Just The Facts
Sample Camera Rigs
Lumix G9 with 100-400mm f/4-6.3 lens (net 800mm equivalent)
Canon 7D with 100-400mm f/4-6.3 lens and 1.4x converter
Nikon 850D with Sigma 150-600mm f/5.6-6.3
My baseline setup for shooting birds is Aperture Priority with the minimum f-stop my lens can give me, high speed continuous mode, evaluative exposure metering, single point focus in single shot mode, and Auto ISO with the minimum shutter speed set to 1/1000th of a second. If working with birds taking off and you have good light, bump that minimum shutter speed to 1/4000th instead, these critters are super fast when they flap.
If you’ve been following my site in the last 12 months you’ll know I’ve been making the most of the new Lumix G9. It’s been a game changer for my experience with wildlife photography and I’ve been trying to find the limits of this camera system. I recommend anyone who is keen on bird photography to look seriously at this camera model.

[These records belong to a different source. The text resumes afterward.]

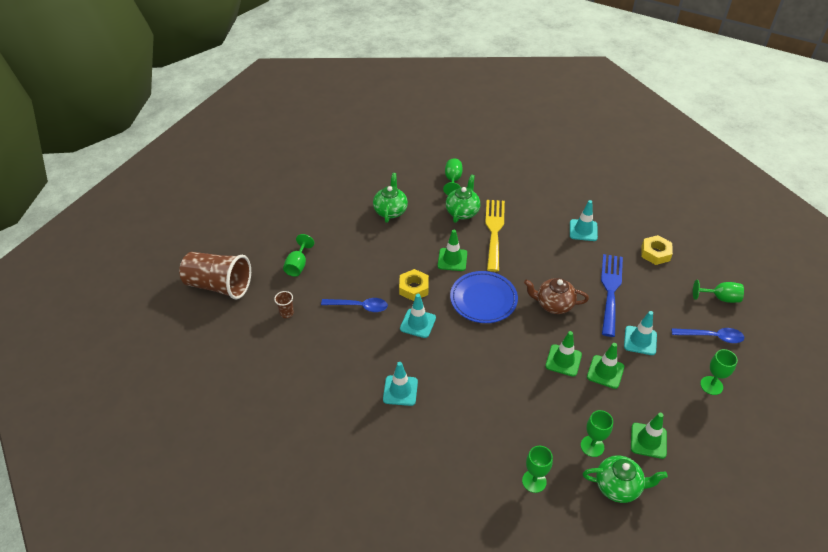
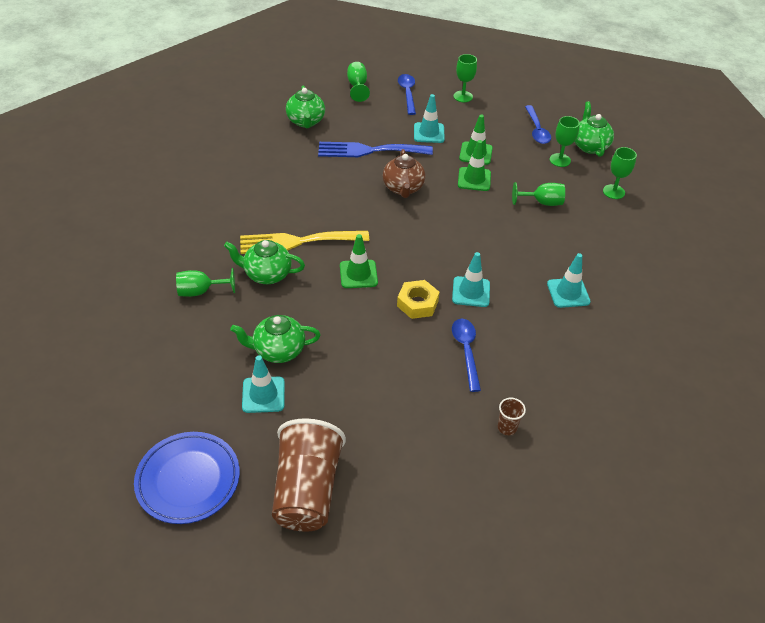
camera: 105 degrees left, 0 degrees up
brown cup [179,252,251,299] -> brown cup moved to [272,418,346,531]
green goblet [283,234,314,277] -> green goblet moved to [512,182,565,206]
blue plate [450,271,518,323] -> blue plate moved to [134,432,240,524]
turquoise traffic cone [570,200,598,241] -> turquoise traffic cone moved to [242,355,285,413]
green traffic cone [631,413,667,459] -> blue spoon [525,105,551,144]
yellow nut [642,235,673,265] -> green teapot [286,86,325,128]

Unlike the micro four-third cameras that came before it, the G9 has a generous viewfinder which allows you to properly drive the superb autofocus with precision and confidence. It can also shoot RAW files at 60fps, has dual SD slots for storage and many other features. It’s top of my list for performance, with the added benefit of convenience.
Read more here:
AF for DSLR
* Use the central focus points that have dual plane focusing
* In most situations you want a single AF point, instead of letting the camera pick from a set of points, so you know exactly which part of the focus system is pulling the focal plane. You need to be in control, not the camera.
* Only use tracking modes or advance AF modes if you understand exactly how they will perform in your particular situation. If you don’t know the boundaries of the tracking mode then you wont know when you’re outside it’s operational limits.
* Use ‘single shot’ instead of continuous focusing. Get a lock with a half shutter and commit the frame when the moment is right
* Use the highest speed continuous mode available. Anything over 5fps is very useful. Anything over 10fps is potentially a headache back on the laptop, or can fill your buffer too quickly. More speed does not always mean better bird photography.
AF for Mirrorless
* AF works differently on mirrorless systems compared to DSLR
* Pick a single square but match the size of that square to our subject
* Normally that means the smallest square possible, but you may wish to make it larger if you’re struggling to find a contrasting edge for it to grab focus. Start small, go wide if performance is an issue.